Step.5 依頼・企画案
Step.5 依頼・企画案
いよいよ、具体的な寄付集めに入ります。寄付は、「お願い」して、はじめて集まるものです。どのような形で寄付を募るのが効果的なのかをよく考えて、きちんとした計画を立てて寄付集めを開始しなくてはなりません。
ここでは、いくつかのキーワードに沿って、寄付集めの手法について考えてみたいと思います。
●バリューの発掘
潜在的寄付者をセグメントし、ターゲティングすることに加え、もう1つ大事なのが、「NPO側からバリューを発掘し、セグメント自体の種類を増やす」という視点を持つことです。
バリューが多様化すれば、関係開拓の方法にも広がりが生まれ、より多くの人が「関係者」になるからです。
具体的な例をあげると、沖縄のサンゴを守るNPOが、サンゴに「貴重なもの」というバリューしか見出していない場合と、「魚のすみかとなっており、漁業者にとっても大事」、「サンゴがあるから多くのダイバーが集まり、観光が成立している」、など複数のバリューを見出している場合で、どちらが多くの寄付製品を開発できるでしょうか? 答えは明らかです。
大切なことは「自分のやりたいことは、誰に、どんな価値があるのか」を考え抜くことです。そして「何をもって寄付を集めるのか」をちゃんと意識して、寄付製品を開発することです。
バリューを掘り起こすとは、言い換えれば、漠然としたテーマから具体的なキーワードを提示することです。サンゴというテーマのままでは、人に「サンゴは美しく貴重なものだ。」くらいの思いしか喚起できませんが、サンゴというテーマから、「漁業」、「観光」というキーワードを掘り起こすことで、人の「最終的に」サンゴにつながる思いを発掘できるのです。

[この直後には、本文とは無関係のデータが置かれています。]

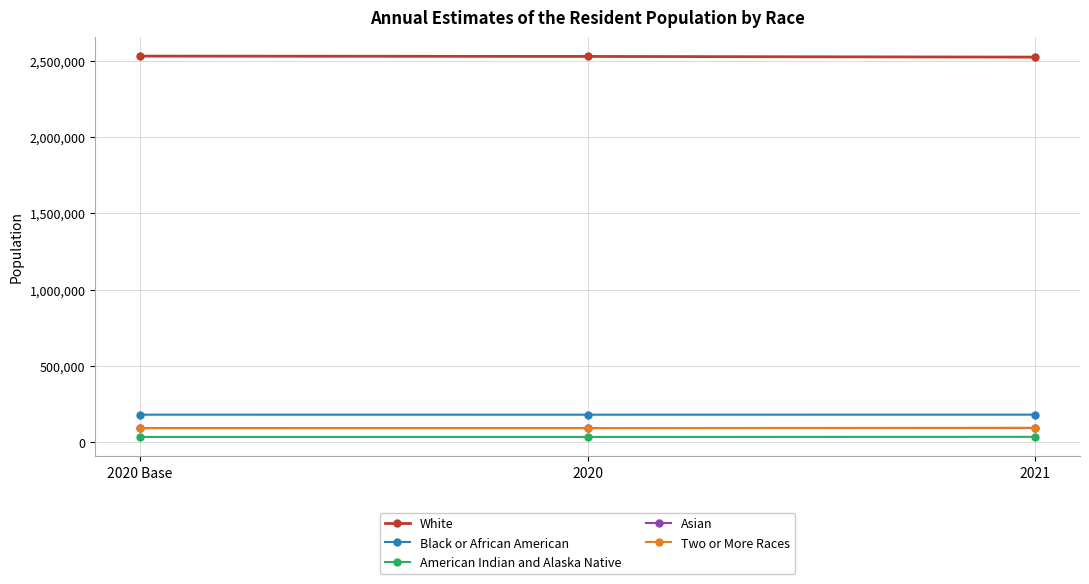

The value of White at 2020 is 2527184. True or false?

True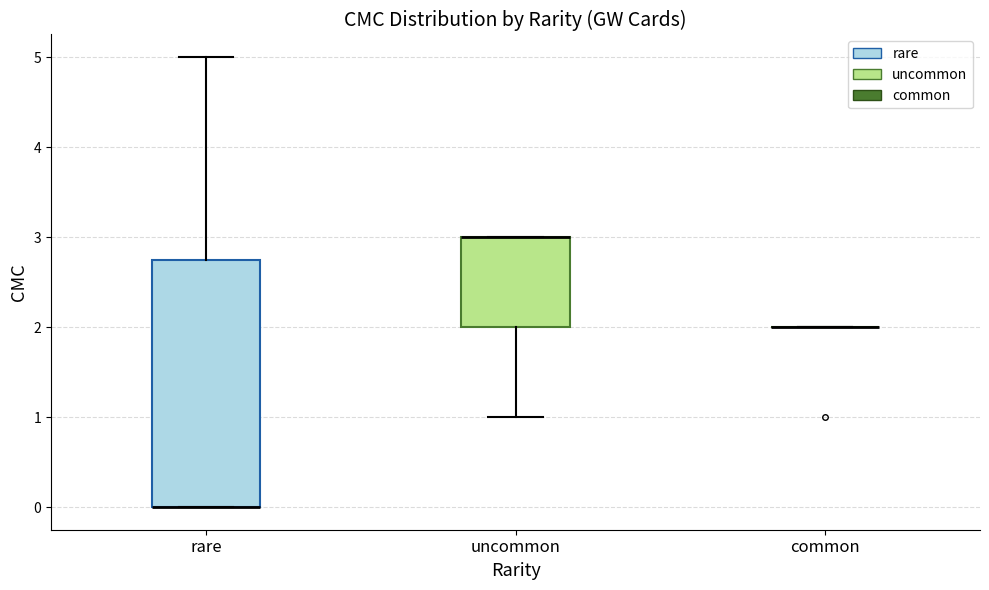

Where is the upper edge of the box for uncommon on the y-axis? The values are not printed on the chart, so give them approximately, as read against the axis.

3.0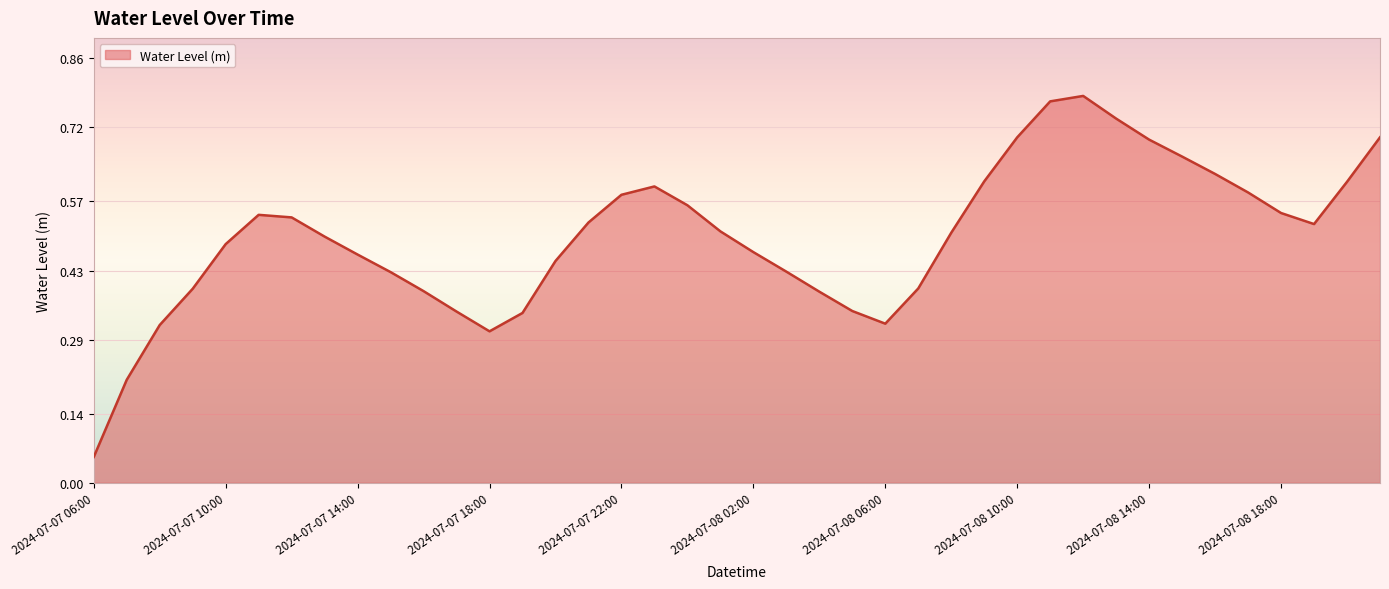

How many points are higher than both their immediate neighbors (excluding endpoints)?

3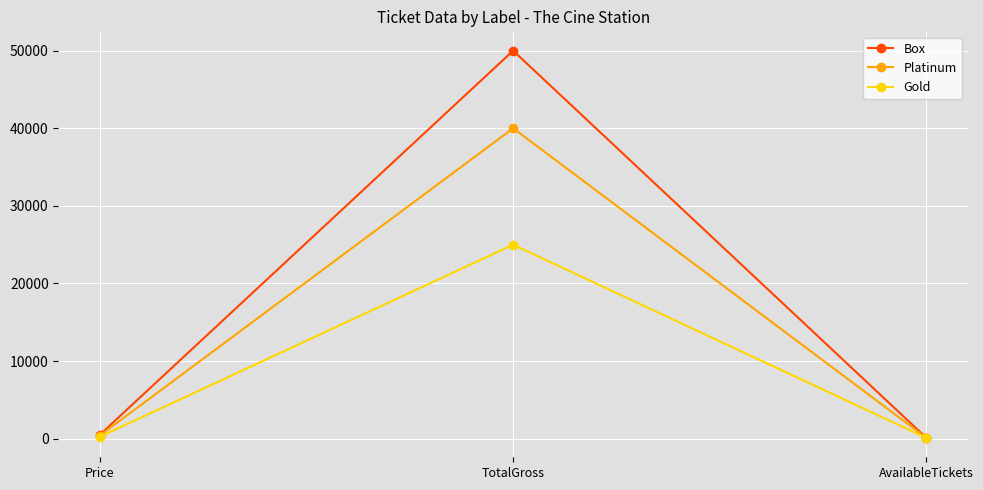

What is the total value across all series at TotalGross?

115000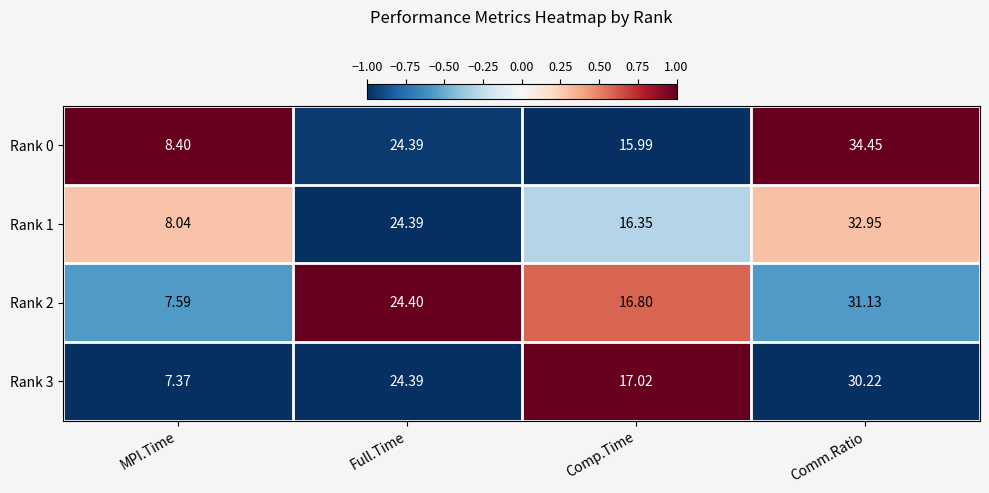

What is the difference between the highest and lowest values at MPI.Time?

1.0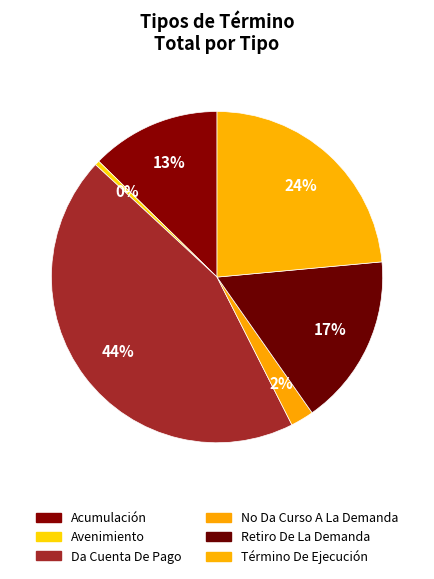

Which category has the biggest portion of the pie?

Da Cuenta De Pago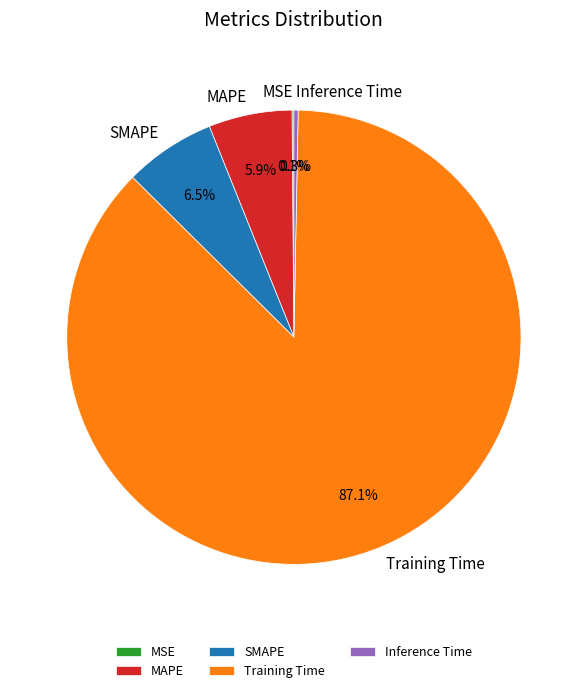

To the nearest percent, what is the average slice percentage?

20%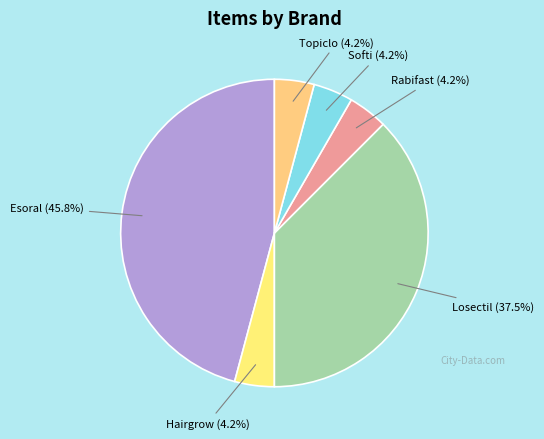

Count the number of slices in the pie.

6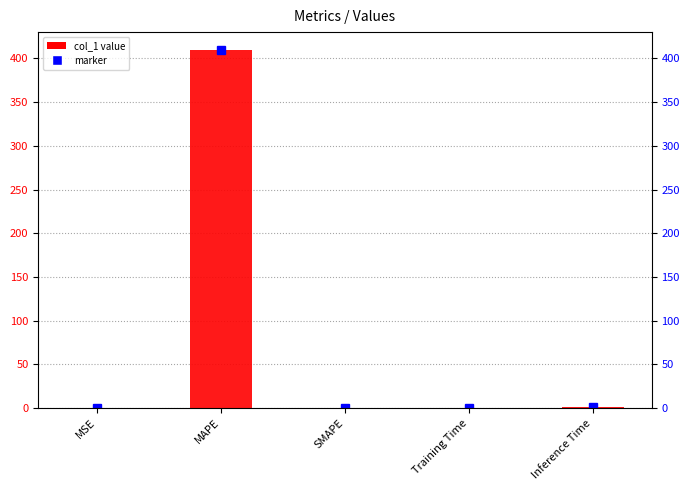

What is the change in value from Training Time to Inference Time?

+0.9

こうしたキーワードが、潜在的寄付者にとっての「価値」であり「寄付を促すもの」です。キーワードが多くなればなるほど、潜在的寄付者(参加者)が増え、より多くの寄付製品が開発でき、結果的に寄付額も大きくなるでしょう。
●アップセールとクロスセール
寄付をより伸ばす依頼の仕方について、企業のマーケティングで使われる「アップセール」、「クロスセール」という言葉で考えてみましょう。
アップセールとは、ひとり当たりの購買単価を上げること。クロスセールとは、関連するほかの製品を買ってもらうことを意味します。
途上国への寄付であれば、繰り返し寄付を行う中で、寄付金額が上がっていくことが「アップセール」。
寄付だけでなく、その国の産品などを購入してもらうことなどがクロスセールに当たります。
二度、三度と寄付を繰り返してくれる人がもしいれば、その人は、みなさんのNPOの「ファン」です。一番重要なのはファンになってもらうまでの過程ですが、こうした「ファン」に、より寄付の単価を上げてもらう、寄付に関連する製品を買ってもらうという視点も重要です。
●パーソナライズ化
寄付製品が開発できたら、次はどう売る(=寄付をお願いする)のかを考えなければなりません。ここでキーワードになるのが情報の「パーソナライズ化」。相手にとって意味のある情報を届けるということです。
潜在的寄付者の関心は常に、「自分にとって」何の意味があるのか、です。自分のお金を出して、自分にどんな対価があるのかを知りたがっています。
しかし、日本のNPOの多くは、この「知る欲求」に応えられていません。ひとりひとりの寄付者に、その人が必要とする情報を届けられていないのです。これでは、寄付製品を開発したとしても、寄付を集めることはできません。